* [EXERCISE REQUIREMENTS] When you restate the entries that follow, keep every word exactly and drop the pictures.

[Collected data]

= = = = = = =

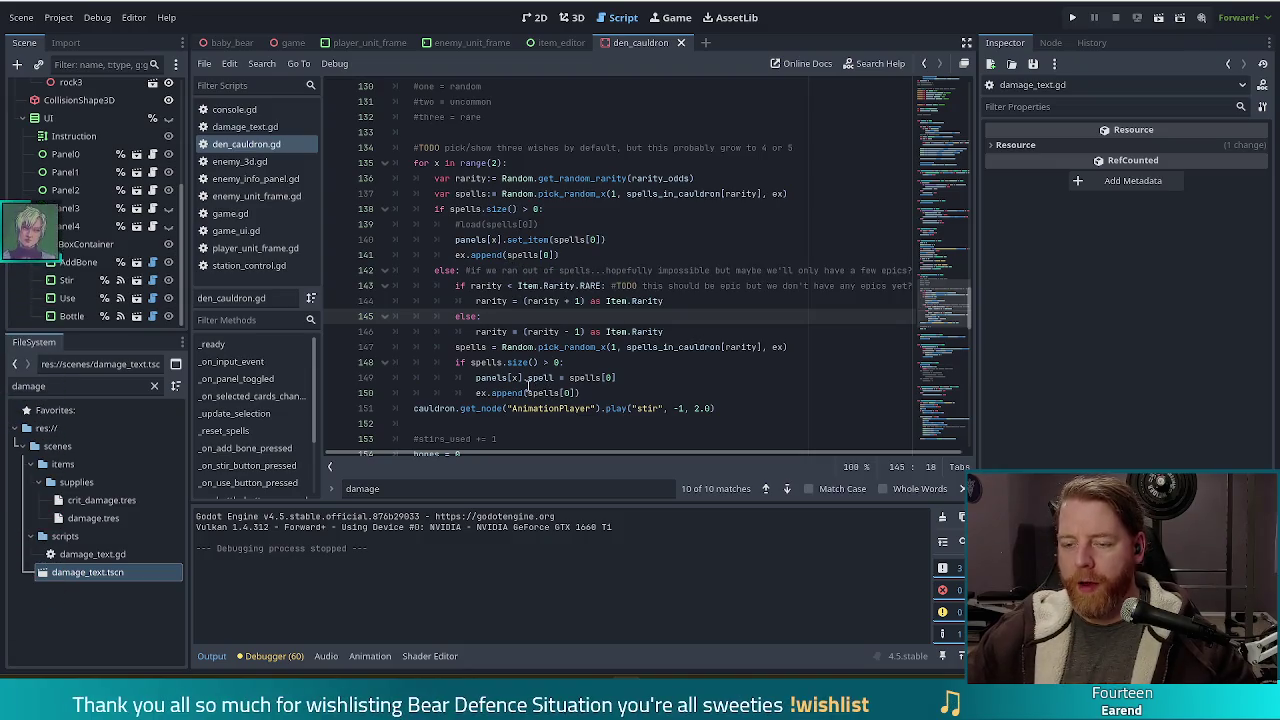
click(548, 300)
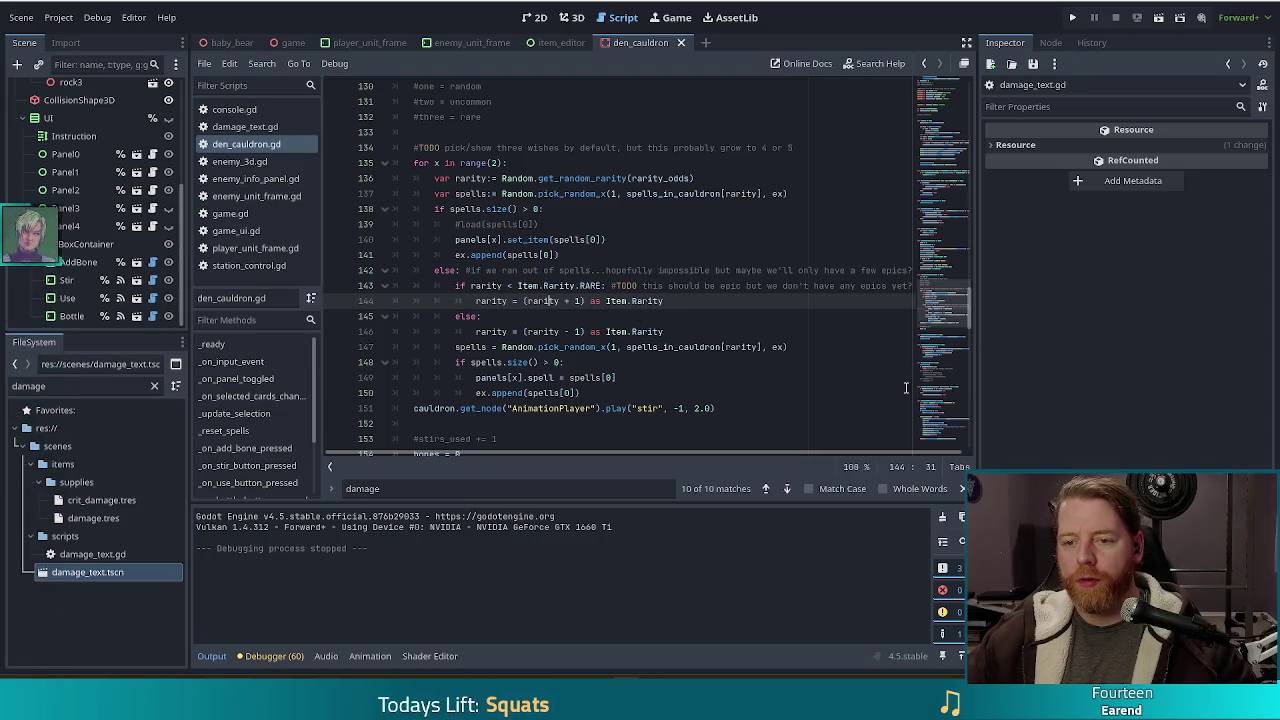
drag(794, 193, 794, 176)
click(601, 209)
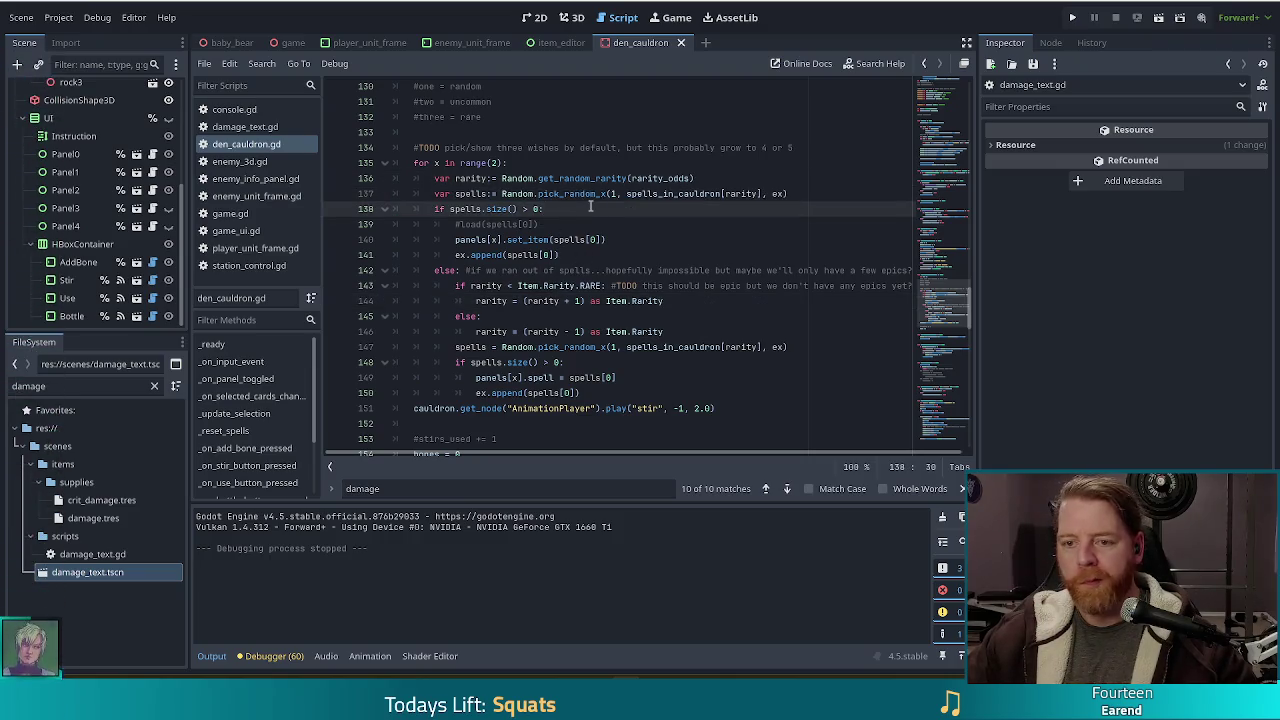
scroll(650, 230, up, 2)
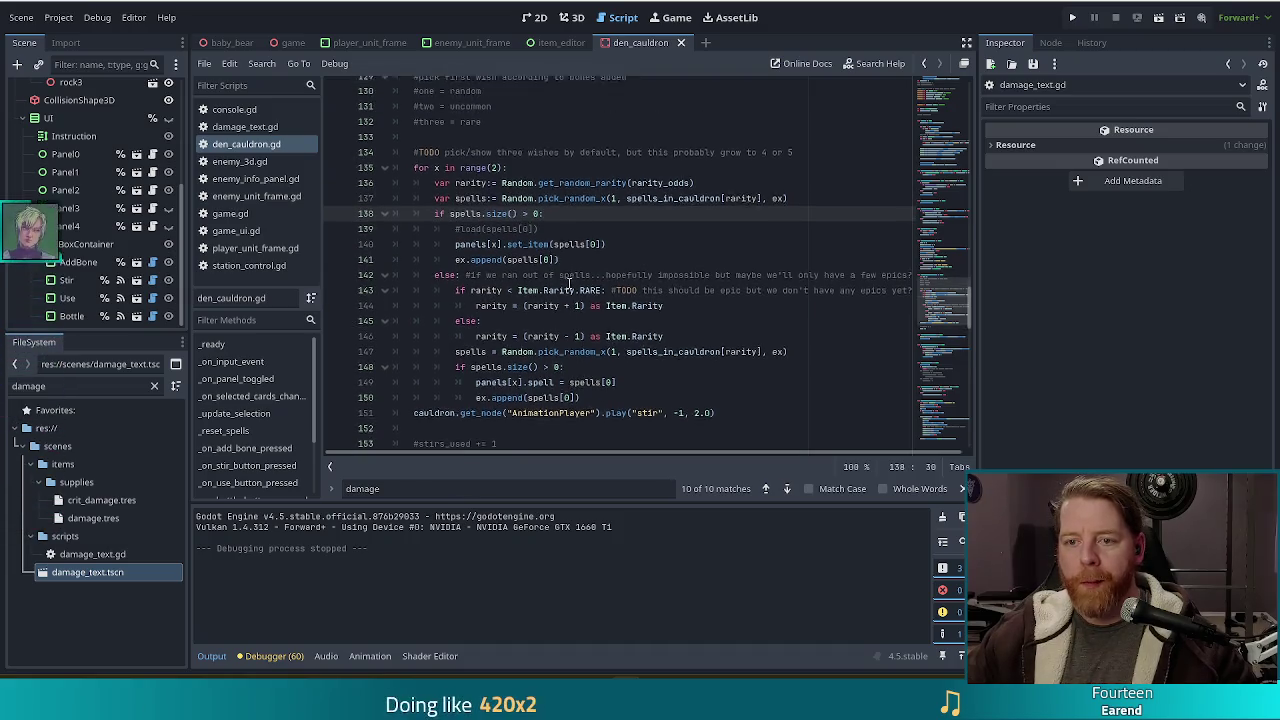
click(529, 162)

= = = = = = =

* [ANSWER SPACE]
click(548, 300)
drag(794, 193, 794, 176)
click(601, 209)
scroll(650, 230, up, 2)
click(529, 162)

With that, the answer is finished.